As a slider’s value changes, the portion of track between the minimum value and the thumb fills with color. A slider can optionally display left and right icons that illustrate the meaning of the minimum and maximum values.
Customize a slider’s appearance if it adds value. You can adjust a slider’s appearance — including track color, thumb image and tint color, and left and right icons — to blend with your app’s design and communicate intent. A slider that adjusts image size, for example, could show a small image icon on the left and a large image icon on the right.
Use familiar slider directions. People expect the minimum and maximum sides of sliders to be consistent in all apps, with minimum values on the leading side and maximum values on the trailing side (for horizontal sliders) and minimum values at the bottom and maximum values at the top (for vertical sliders). For example, people expect to be able to move a horizontal slider that represents a percentage from 0 percent on the leading side to 100 percent on the trailing side.
Consider supplementing a slider with a corresponding text field and stepper. Especially when a slider represents a wide range of values, people may appreciate seeing the exact slider value and having the ability to enter a specific value in a text field. Adding a stepper provides a convenient way for people to increment in whole values. For related guidance, see Text fields and Steppers.
Not supported in tvOS.
Don’t use a slider to adjust audio volume. If you need to provide volume control in your app, use a volume view, which is customizable and includes a volume-level slider and a control for changing the active audio output device. For guidance, see Playing audio.

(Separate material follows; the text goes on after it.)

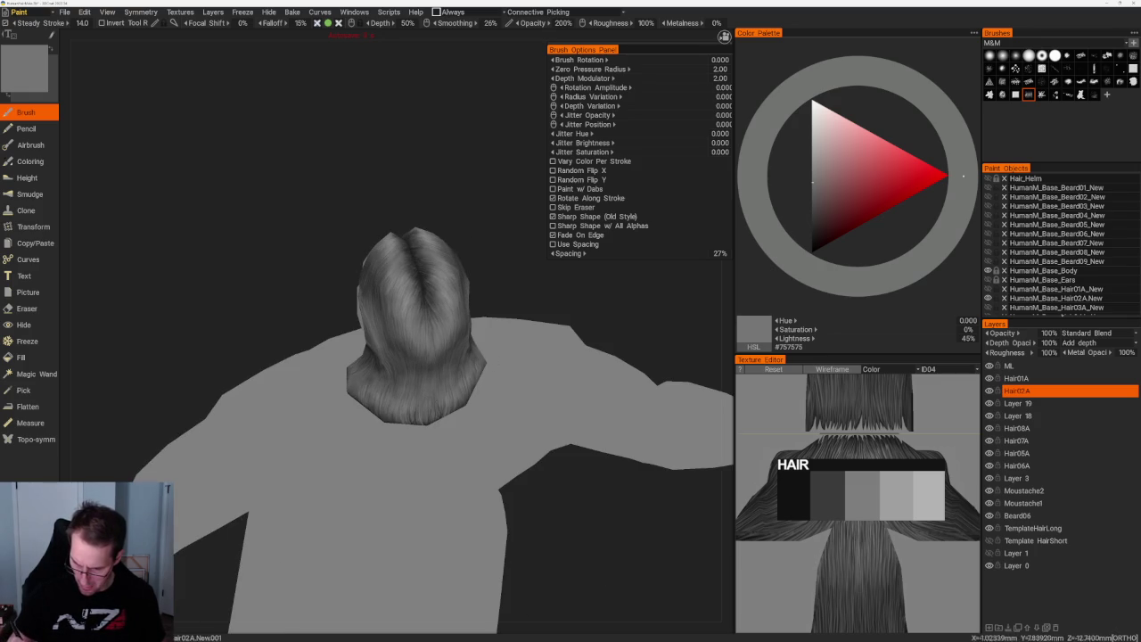
key("KP_5")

Sliders in macOS can also include tick marks, making it easier for people to pinpoint a specific value within the range.
In a linear slider without tick marks, the thumb is round, and the portion of track between the minimum value and the thumb is filled with color. In a linear slider with tick marks, the thumb is directional — pointing toward the tick marks — and the track isn’t tinted. A linear slider often includes supplementary icons that illustrate the meaning of the minimum and maximum values.
In a circular slider, the thumb appears as a small circle. Tick marks, when enabled, appear as evenly spaced dots around the circumference of the slider.

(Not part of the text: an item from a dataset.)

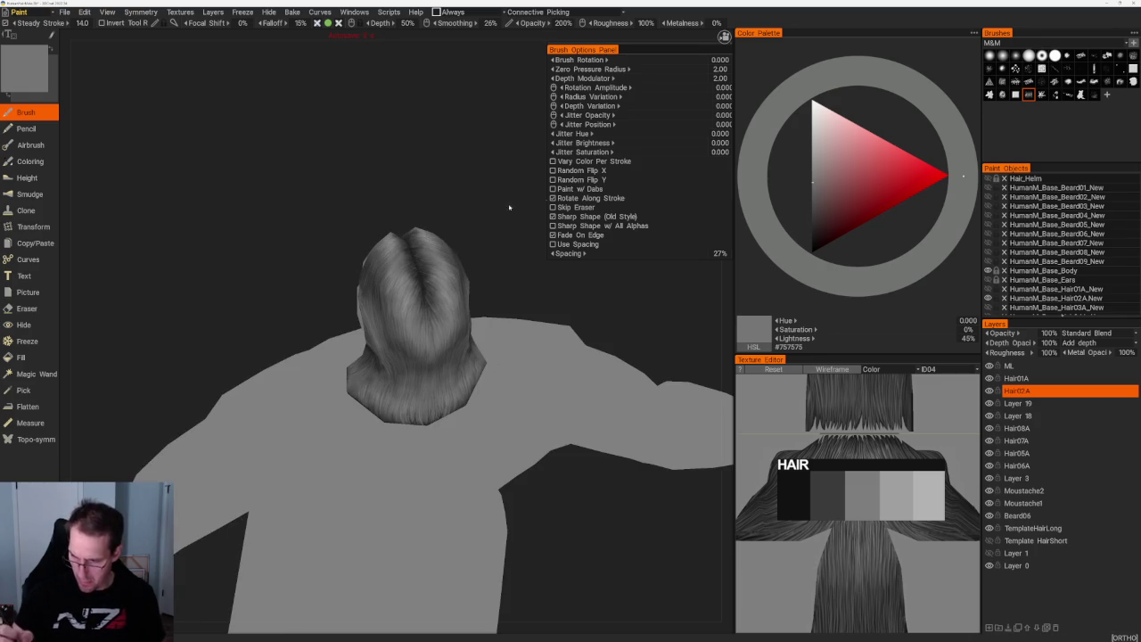
key("v")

Consider giving live feedback as the value of a slider changes. Live feedback shows people results in real time. For example, your Dock icons are dynamically scaled when adjusting the Size slider in Dock settings.

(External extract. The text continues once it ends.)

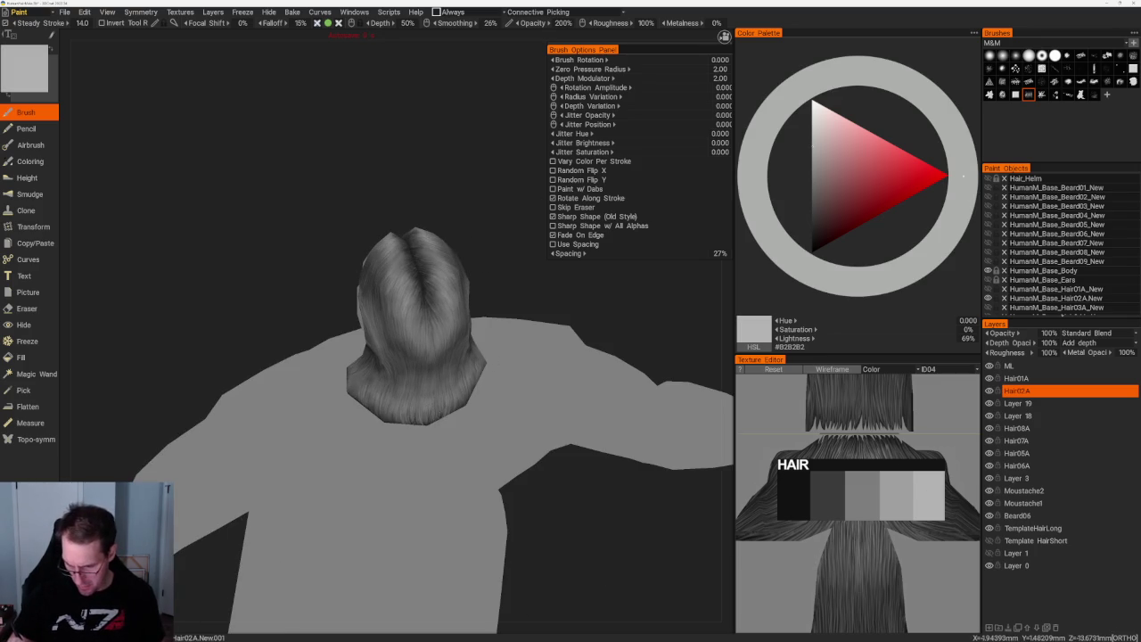
key("KP_8")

Choose a slider style that matches peoples’ expectations. A horizontal slider is ideal when moving between a fixed starting and ending point. For example, a graphics app might offer a horizontal slider for setting the opacity level of an object between 0 and 100 percent. Use circular sliders when values repeat or continue indefinitely. For example, a graphics app might use a circular slider to adjust the rotation of an object between 0 and 360 degrees. An animation app might use a circular slider to adjust how many times an object spins when animated — four complete rotations equals four spins, or 1440 degrees of rotation.
Use tick marks to increase clarity and accuracy. Tick marks help people understand the scale of measurements and make it easier to locate specific values.
Consider adding labels to tick marks for even greater clarity. Labels can be numbers or words, depending on the slider's values. It’s unnecessary to label every tick mark unless doing so is needed to reduce confusion. In many cases, labeling only the minimum and maximum values is sufficient. When the values of the slider are nonlinear, like in the Energy Saver settings pane, periodic labels provide context. It's also a good idea to provide a help tag that displays the value of the thumb when people hold their pointer over it.
A slider is a horizontal track — appearing as a set of discrete steps or as a continuous bar — that represents a finite range of values. People can tap buttons on the sides of the slider to increase or decrease its value by a predefined amount.
If necessary, create custom glyphs to communicate what the slider does. The system displays plus and minus signs by default.